> DATA TO USE
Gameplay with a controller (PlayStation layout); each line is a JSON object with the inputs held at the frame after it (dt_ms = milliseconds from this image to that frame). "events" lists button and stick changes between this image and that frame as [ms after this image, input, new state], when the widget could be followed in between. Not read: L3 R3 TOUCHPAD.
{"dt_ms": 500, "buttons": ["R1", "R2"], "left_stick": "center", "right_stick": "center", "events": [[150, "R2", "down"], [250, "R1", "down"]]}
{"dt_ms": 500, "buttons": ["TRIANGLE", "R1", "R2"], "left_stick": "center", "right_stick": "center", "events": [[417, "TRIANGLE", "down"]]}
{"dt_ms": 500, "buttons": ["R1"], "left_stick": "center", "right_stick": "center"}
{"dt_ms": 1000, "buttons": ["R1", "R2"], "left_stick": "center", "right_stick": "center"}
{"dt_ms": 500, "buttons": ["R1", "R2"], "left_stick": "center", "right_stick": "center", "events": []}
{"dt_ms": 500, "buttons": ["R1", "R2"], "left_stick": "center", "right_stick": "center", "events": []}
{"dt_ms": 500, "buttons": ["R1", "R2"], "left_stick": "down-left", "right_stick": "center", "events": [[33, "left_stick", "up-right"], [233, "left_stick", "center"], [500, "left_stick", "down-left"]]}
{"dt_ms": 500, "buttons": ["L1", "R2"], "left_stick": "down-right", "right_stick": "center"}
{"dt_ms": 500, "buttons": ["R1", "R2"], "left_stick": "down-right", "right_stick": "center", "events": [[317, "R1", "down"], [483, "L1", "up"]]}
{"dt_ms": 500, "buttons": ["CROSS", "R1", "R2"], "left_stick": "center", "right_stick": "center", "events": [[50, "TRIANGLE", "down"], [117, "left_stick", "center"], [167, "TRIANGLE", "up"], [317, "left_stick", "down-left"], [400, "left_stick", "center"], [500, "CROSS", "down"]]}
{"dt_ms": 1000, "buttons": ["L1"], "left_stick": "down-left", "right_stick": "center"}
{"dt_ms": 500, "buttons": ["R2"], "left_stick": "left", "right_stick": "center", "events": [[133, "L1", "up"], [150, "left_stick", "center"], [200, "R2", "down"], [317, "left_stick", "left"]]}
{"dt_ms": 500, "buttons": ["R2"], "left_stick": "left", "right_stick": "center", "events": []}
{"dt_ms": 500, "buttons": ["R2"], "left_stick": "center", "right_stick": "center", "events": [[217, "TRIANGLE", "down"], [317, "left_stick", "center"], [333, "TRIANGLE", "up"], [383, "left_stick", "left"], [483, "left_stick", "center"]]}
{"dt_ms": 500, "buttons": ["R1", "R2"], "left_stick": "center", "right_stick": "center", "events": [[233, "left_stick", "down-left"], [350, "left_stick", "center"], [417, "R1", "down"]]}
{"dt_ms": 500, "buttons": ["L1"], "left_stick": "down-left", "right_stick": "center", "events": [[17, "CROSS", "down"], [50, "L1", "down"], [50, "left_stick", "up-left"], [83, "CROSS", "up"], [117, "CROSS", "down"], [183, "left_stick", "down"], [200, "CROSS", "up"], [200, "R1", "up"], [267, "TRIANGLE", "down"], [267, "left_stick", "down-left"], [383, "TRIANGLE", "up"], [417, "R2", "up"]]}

> WHAT IS EXPECTED
A single figure is the whole answer: the number of lines in the material above where the string "TRIANGLE" occurs.

> WRITTEN RESPONSE
4